Cumhuriyet Halk Partisi (CHP) Çorum Merkez İlçe Başkan Yardımcısı, Emekli Öğretmen Mustafa Eker, öğretmenliğin sadece bir meslek değil; bir ülkenin kaderine yön veren en köklü toplumsal güçlerden biri olduğunu vurgulayarak, “Eğitimin iyileştirilmesi, ancak güçlü bir öğretmen dayanışmasıyla mümkündür” dedi.
24 Kasım Öğretmenler Günü nedeniyle bir mesaj yayınlayan Mustafa Eker, “Öğretmeni güçlü olmayan bir toplumun geleceği de güçlü olamaz” ifadesini kullandı. Eğitimin ve öğretmenlerin sorunlarına dikkati çekerek çözüm önerilerini sıralayan Eker, öğretmenin bir milletin vicdanı olduğunu, ışığıyla karanlığı yaran, emeğiyle geleceği kuran kişiler olduğunu dile getirdi.
Mustafa Eker’in 24 Kasım Öğretmenler Günü açıklaması şu şekilde:
“Değerli öğretmenlerimiz! Hepinizi en içten duygularımla selamlıyor, 24 Kasım Öğretmenler Günümüzü kutluyorum.
Bugün, yalnızca bir günü anmak için değil, bu ülkenin geleceğini ilmek ilmek dokuyan öğretmenlerimizin emeğini, fedakârlığını ve karşılaştığı sorunları görünür kılmak için bir şeyler söylemeyi uygun gördüm.
Çünkü öğretmenlik, sadece bir meslek değil; bir ülkenin kaderine yön veren en köklü toplumsal güçlerden biridir.
Bugün Türkiye’de eğitim sistemi, 2025–2026 eğitim-öğretim yılına çok ağır sorunlarla başlamıştır. Yaşanan güçlükler yalnızca öğretmenlerin değil; öğrencilerin, velilerin ve tüm toplumun ortak sorunudur.
Bu sorunları maddeler halinde açıklamayı uygun gördüm:
EKONOMİK ZORLUKLAR VE ARTAN EĞİTİM MASRAFLARI:
Ülkemizde yaşanan ekonomik kriz, eğitim masraflarını olağanüstü derecede artırmıştır.
Okul kıyafetleri, kırtasiye ürünleri, yüksek kayıt ücretleri ve zorunlu bağış talepleri, dar ve orta gelirli aileleri ağır biçimde zorlamaktadır.
Bu nedenle birçok çocuğumuz eğitim hayatına dezavantajlı başlamaktadır.
Öğretmenlerimizin alım gücü ise her geçen yıl düşmekte; maaşlar en temel giderleri karşılamakta zorlanmaktadır. Ek ders ücretleri, kira ve ulaşım giderleri karşısında erimekte, bu durum mesleki verimliliği doğrudan etkilemektedir.

════

◆ **Verilen görev 1**: Öğretmenler Günü mesajında, eğitim sisteminin hangi eğitim-öğretim yılına çok ağır sorunlarla başladığı belirtiliyor?
◆ **Verilen görev 2**: Öğretmenler Günü mesajını kaldığı yerden devam ettirin.
Sonraki malzeme başka bir kaynaktan alınmıştır.

════

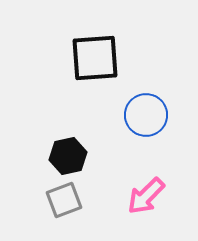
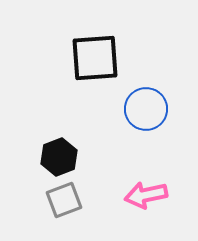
blue circle: moved 6 px up
black hexagon: moved 9 px left, 1 px down; rotated 9 degrees counterclockwise
pink arrow: moved 1 px up; rotated 33 degrees clockwise
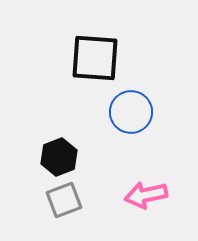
black square: rotated 8 degrees clockwise
blue circle: moved 15 px left, 3 px down
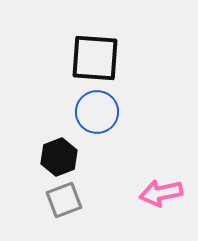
blue circle: moved 34 px left
pink arrow: moved 15 px right, 2 px up
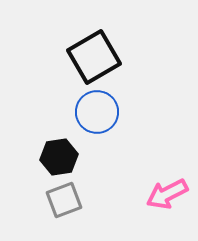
black square: moved 1 px left, 1 px up; rotated 34 degrees counterclockwise
black hexagon: rotated 12 degrees clockwise
pink arrow: moved 6 px right, 1 px down; rotated 15 degrees counterclockwise
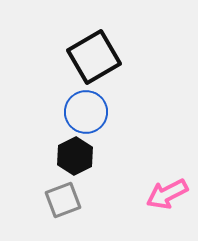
blue circle: moved 11 px left
black hexagon: moved 16 px right, 1 px up; rotated 18 degrees counterclockwise
gray square: moved 1 px left
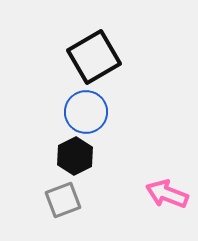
pink arrow: rotated 48 degrees clockwise
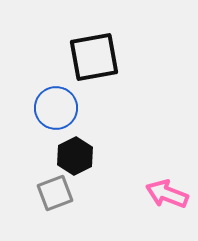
black square: rotated 20 degrees clockwise
blue circle: moved 30 px left, 4 px up
gray square: moved 8 px left, 7 px up
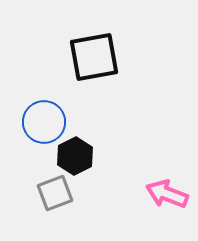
blue circle: moved 12 px left, 14 px down
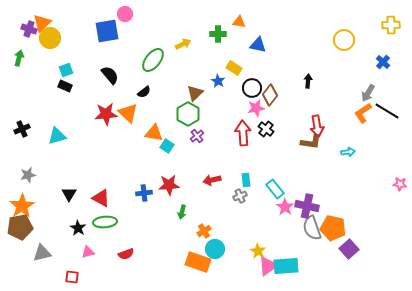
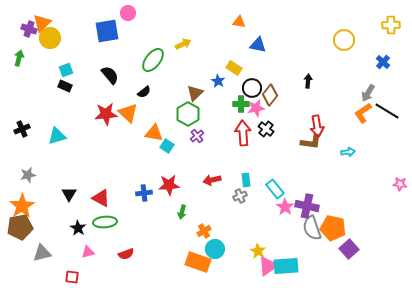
pink circle at (125, 14): moved 3 px right, 1 px up
green cross at (218, 34): moved 23 px right, 70 px down
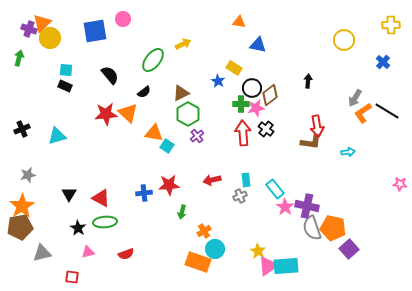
pink circle at (128, 13): moved 5 px left, 6 px down
blue square at (107, 31): moved 12 px left
cyan square at (66, 70): rotated 24 degrees clockwise
brown triangle at (195, 93): moved 14 px left; rotated 18 degrees clockwise
gray arrow at (368, 93): moved 13 px left, 5 px down
brown diamond at (270, 95): rotated 15 degrees clockwise
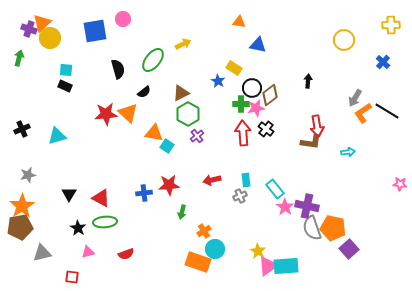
black semicircle at (110, 75): moved 8 px right, 6 px up; rotated 24 degrees clockwise
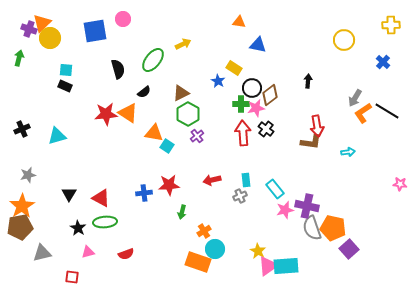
orange triangle at (128, 113): rotated 10 degrees counterclockwise
pink star at (285, 207): moved 3 px down; rotated 24 degrees clockwise
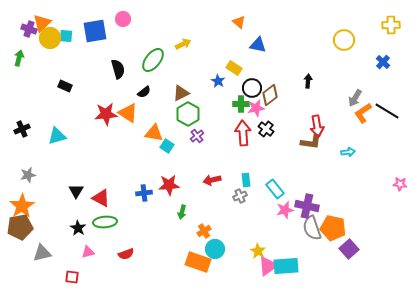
orange triangle at (239, 22): rotated 32 degrees clockwise
cyan square at (66, 70): moved 34 px up
black triangle at (69, 194): moved 7 px right, 3 px up
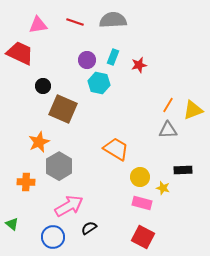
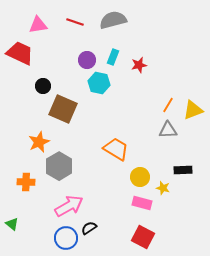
gray semicircle: rotated 12 degrees counterclockwise
blue circle: moved 13 px right, 1 px down
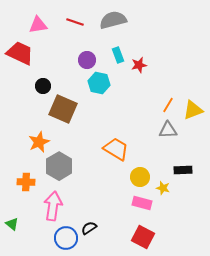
cyan rectangle: moved 5 px right, 2 px up; rotated 42 degrees counterclockwise
pink arrow: moved 16 px left; rotated 52 degrees counterclockwise
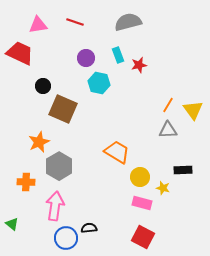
gray semicircle: moved 15 px right, 2 px down
purple circle: moved 1 px left, 2 px up
yellow triangle: rotated 45 degrees counterclockwise
orange trapezoid: moved 1 px right, 3 px down
pink arrow: moved 2 px right
black semicircle: rotated 28 degrees clockwise
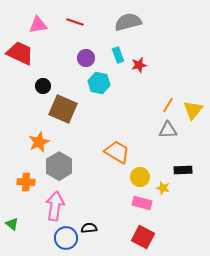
yellow triangle: rotated 15 degrees clockwise
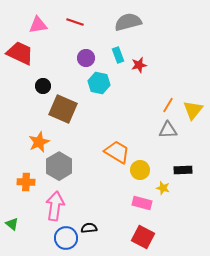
yellow circle: moved 7 px up
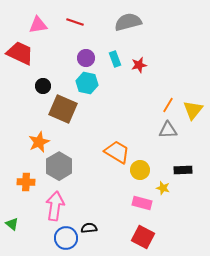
cyan rectangle: moved 3 px left, 4 px down
cyan hexagon: moved 12 px left
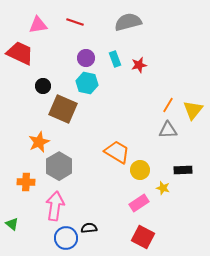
pink rectangle: moved 3 px left; rotated 48 degrees counterclockwise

════

◆ **Sonuç 1**: 2025–2026 eğitim-öğretim yılına.

◆ **Sonuç 2**:
ÇALIŞMA KOŞULLARI VE ALTYAPI EKSİKLİKLERİ:
Kalabalık sınıflar, ikili öğretim, taşımalı eğitim ve fiziki altyapı sorunları yıllardır çözülmemiştir.
Birçok okulda laboratuvar, kütüphane, spor alanı gibi temel eğitim mekânları dahi yetersizdir. Teknolojik altyapı eksikliği, çağın gerektirdiği becerilerin kazandırılmasını zorlaştırmaktadır.
DEPREM SONRASI YARALAR VE GÜVENLİ OKUL İHTİYACI:
2023’te yaşanan büyük depremler, eğitim sisteminde derin yaralar açmıştır.
Binlerce okul binası yıkılmış veya ağır hasar görmüş; eğitim geçici çözümlerle yürütülmeye çalışılmıştır. Konteyner sınıflar kısa vadeli bir rahatlama sağlasa da çocuklar güvenli, sağlıklı ve dayanıklı binalarda eğitim hakkına sahiptir.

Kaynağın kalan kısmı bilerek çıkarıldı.